Concerning the d(3)-d(4) hybrids, on a general ground the competition of ferromagnetic and antiferromagnetic exchanges for orbital directional correlated systems leads to distinct antiferromagnetic order which is robust to doping and relevant for addressing the observed physical phase diagram in Mn-doped bilayered ruthenates. Taking the paradigmatic example of zig-zag antiferromagnetic patterns arising in doped multi-orbital electron systems, we successfully demonstrate the occurrence of magnetic Dirac semimetal phases in systems with strong spin-orbital-charge entanglement and dictated by new symmetry conditions.
Indeed, we identify novel topological semimetal and metal phases in a large variety of non-symmorphic collinear antiferromagnets with glide reflection symmetry, a combination of mirror and half-lattice translation. Taking into account the intrinsic glide symmetry of the zig-zag antiferromagnetic order we find metal-insulator transitions and semimetal phases made of Dirac points having multiple symmetry-protection as well as with triple and quadruple band-crossing points. Such phases occur when driving the transition between different types of insulator due to magnetic exchange and spin-orbit coupling. The study can have a high impact in various class of materials as zig-zag antiferromagnets represent a common and ubiquitous realization of magnetic order in a large variety of TMOs as experimentally demonstrated in ruthenates, manganites, dichalcogenides, iridates, and nickelates. Thus, besides providing a new perspective of ordered states in complex materials, these findings indicate that topological gapless phases may occur in a wide area of interacting magnetic systems.

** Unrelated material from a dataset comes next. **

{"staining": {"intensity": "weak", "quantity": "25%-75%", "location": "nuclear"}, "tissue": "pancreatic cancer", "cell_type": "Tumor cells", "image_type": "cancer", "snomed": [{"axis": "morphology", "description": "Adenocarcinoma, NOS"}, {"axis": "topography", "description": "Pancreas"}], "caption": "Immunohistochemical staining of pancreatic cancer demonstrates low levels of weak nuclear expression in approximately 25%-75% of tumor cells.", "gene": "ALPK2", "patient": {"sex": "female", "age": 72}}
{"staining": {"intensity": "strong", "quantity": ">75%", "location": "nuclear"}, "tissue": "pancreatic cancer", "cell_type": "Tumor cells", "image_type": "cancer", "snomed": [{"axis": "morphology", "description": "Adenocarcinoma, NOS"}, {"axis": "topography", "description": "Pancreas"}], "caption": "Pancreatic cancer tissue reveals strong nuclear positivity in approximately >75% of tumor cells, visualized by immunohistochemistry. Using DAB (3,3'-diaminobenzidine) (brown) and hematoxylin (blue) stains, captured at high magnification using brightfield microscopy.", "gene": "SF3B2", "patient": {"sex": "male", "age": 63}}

UFOX may contribute in the long-term to promote hybrid functional oxides as materials platforms for novel electronics based on the manipulation of spin-orbital and topological degrees of freedom towards new concept devices for spin-orbitronics and topotronics. Si-based technologies have driven the technological race during the last half-century. In spite of the extraordinary success of this material, international technology roadmaps point to qualitatively new concepts and functionalities that the ”simple” physics of Si cannot support. The findings in UFOX on hybrid functional oxides provide evidences for design novel functionalities within the family of transition metal oxides.